# Text segment
+++
Research highlight

Adults with autism overestimate changeability of their surroundings

Nature Neuroscience

August 1, 2017

Adults with autism spectrum disorder (ASD) show less surprise than adults without ASD when faced with something unexpected in their environment, and the level of this reduced surprise can predict the severity of ASD symptoms, reports a study published online this week in Nature Neuroscience. The study suggests that adults with ASD tend to overestimate how changeable an environment is and underestimate the likelihood of a specific change, thus making unexpected events less surprising.

Insistence on sameness and intolerance of change are part of the diagnostic criteria for ASD, but there is little research addressing how people with ASD represent and respond to changes to their environment. For instance, how surprised should a person be if they hit a key on their keyboard and hear a car-horn sound instead of a clacking sound- Ordinarily, the clacking sound would be expected, but if the person’s tech-savvy prankster teenage niece has been visiting, the person might adjust their expectations, owing to a more changeable (volatile) environment, and be less surprised. However, overestimating how changeable the environment is may impair the formation of prior expectations (of the key clack), thus making the car horn less surprising.
+++
# Information
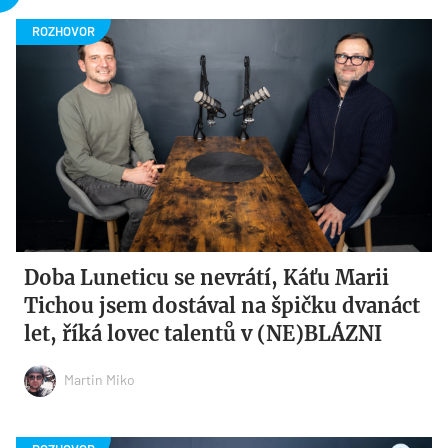
Doba Luneticu se nevrátí, Káťu Marii
Tichou jsem dostával na špičku dvanáct
let, říká lovec talentů v (NE)BLÁZNI
Martin Miko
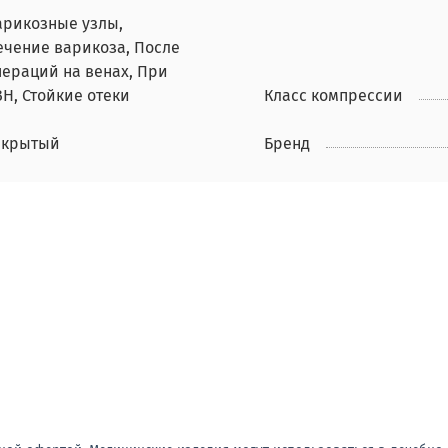
арикозные узлы,
ечение варикоза, После
пераций на венах, При
ВН, Стойкие отеки
Класс компрессии
акрытый
Бренд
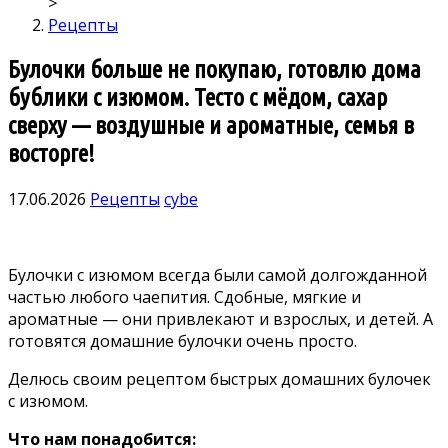
>
Рецепты
Булочки больше не покупаю, готовлю дома
бублики с изюмом. Тесто с мёдом, сахар
сверху — воздушные и ароматные, семья в
восторге!
17.06.2026
Рецепты
cybe
Булочки с изюмом всегда были самой долгожданной
частью любого чаепития. Сдобные, мягкие и
ароматные — они привлекают и взрослых, и детей. А
готовятся домашние булочки очень просто.
Делюсь своим рецептом быстрых домашних булочек
с изюмом.
Что нам понадобится:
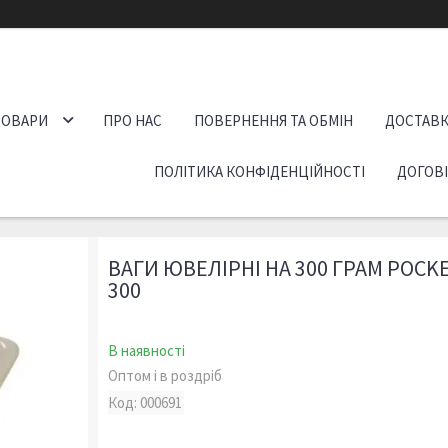
ТОВАРИ
ПРО НАС
ПОВЕРНЕННЯ ТА ОБМІН
ДОСТАВК
ПОЛІТИКА КОНФІДЕНЦІЙНОСТІ
ДОГОВ
ВАГИ ЮВЕЛІРНІ НА 300 ГРАМ POCKE
300
В наявності
Оптом і в роздріб
Код:
000691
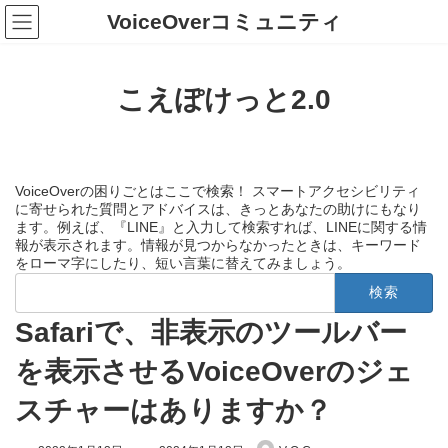
コ
ナ
VoiceOverコミュニティ
ン
ビ
テ
ゲ
ン
ー
ツ
シ
こえぽけっと2.0
へ
ョ
ス
ン
キ
に
ッ
移
プ
動
VoiceOverの困りごとはここで検索！ スマートアクセシビリティ
に寄せられた質問とアドバイスは、きっとあなたの助けにもなり
ます。例えば、『LINE』と入力して検索すれば、LINEに関する情
報が表示されます。情報が見つからなかったときは、キーワード
をローマ字にしたり、短い言葉に替えてみましょう。
検
索:
Safariで、非表示のツールバー
を表示させるVoiceOverのジェ
スチャーはありますか？
最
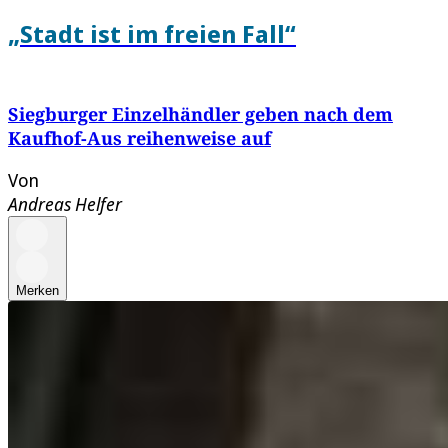
„Stadt ist im freien Fall“
Siegburger Einzelhändler geben nach dem
Kaufhof-Aus reihenweise auf
Von
Andreas Helfer
Merken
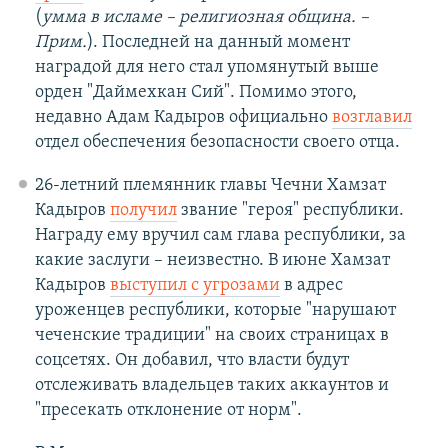
(
умма в исламе – религиозная община. –
Прим.
). Последней на данный момент
наградой для него стал упомянутый выше
орден "Даймехкан Сий". Помимо этого,
недавно Адам Кадыров официально
возглавил
отдел обеспечения безопасности своего отца.
26-летний племянник главы Чечни Хамзат
Кадыров
получил
звание "героя" республики.
Награду ему вручил сам глава республики, за
какие заслуги – неизвестно. В июне Хамзат
Кадыров
выступил с угрозами
в адрес
уроженцев республики, которые "нарушают
чеченские традиции" на своих страницах в
соцсетях. Он добавил, что власти будут
отслеживать владельцев таких аккаунтов и
"пресекать отклонение от норм".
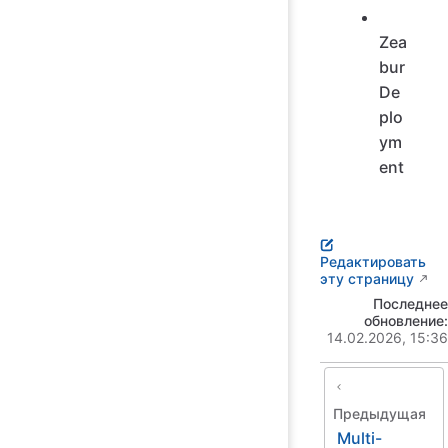
Zea
bur
De
plo
ym
ent
Редактировать
эту страницу
Последнее
обновление:
14.02.2026, 15:36
Предыдущая
Multi-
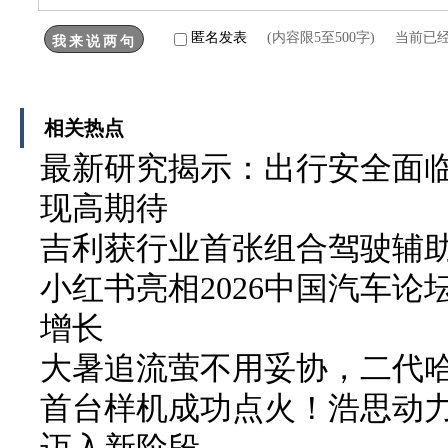
匿名发表
(内容限5至500字) 当前已
相关热点
最新研究揭示：出行安全面临
现高期待
吉利获行业首张组合驾驶辅
小红书亮相2026中国汽车论
增长
大暑追流萤不用妥协，二代哈弗
首台样机成功点火！浩思动力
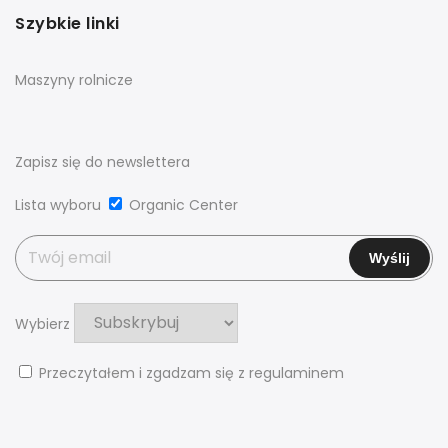
Szybkie linki
Maszyny rolnicze
Zapisz się do newslettera
Lista wyboru
Organic Center
Wybierz
Przeczytałem i zgadzam się z regulaminem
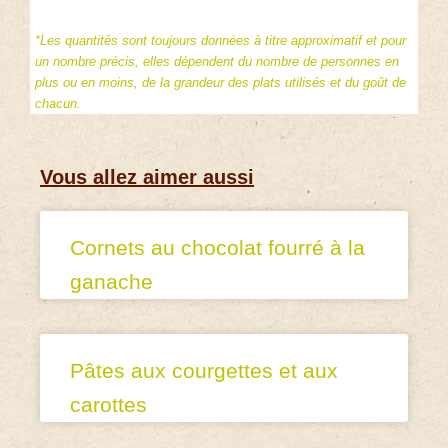
*Les quantités sont toujours données à titre approximatif et pour
un nombre précis, elles dépendent du nombre de personnes en
plus ou en moins, de la grandeur des plats utilisés et du goût de
chacun.
Vous allez aimer aussi
Cornets au chocolat fourré à la
ganache
Pâtes aux courgettes et aux
carottes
+++
# Required action
Reproduce word for word the full research highlight above on how adults with autism perceive changes in their surroundings.

# Output of the task
Research highlight

Adults with autism overestimate changeability of their surroundings

Nature Neuroscience

August 1, 2017

Adults with autism spectrum disorder (ASD) show less surprise than adults without ASD when faced with something unexpected in their environment, and the level of this reduced surprise can predict the severity of ASD symptoms, reports a study published online this week in Nature Neuroscience. The study suggests that adults with ASD tend to overestimate how changeable an environment is and underestimate the likelihood of a specific change, thus making unexpected events less surprising.

Insistence on sameness and intolerance of change are part of the diagnostic criteria for ASD, but there is little research addressing how people with ASD represent and respond to changes to their environment. For instance, how surprised should a person be if they hit a key on their keyboard and hear a car-horn sound instead of a clacking sound- Ordinarily, the clacking sound would be expected, but if the person’s tech-savvy prankster teenage niece has been visiting, the person might adjust their expectations, owing to a more changeable (volatile) environment, and be less surprised. However, overestimating how changeable the environment is may impair the formation of prior expectations (of the key clack), thus making the car horn less surprising.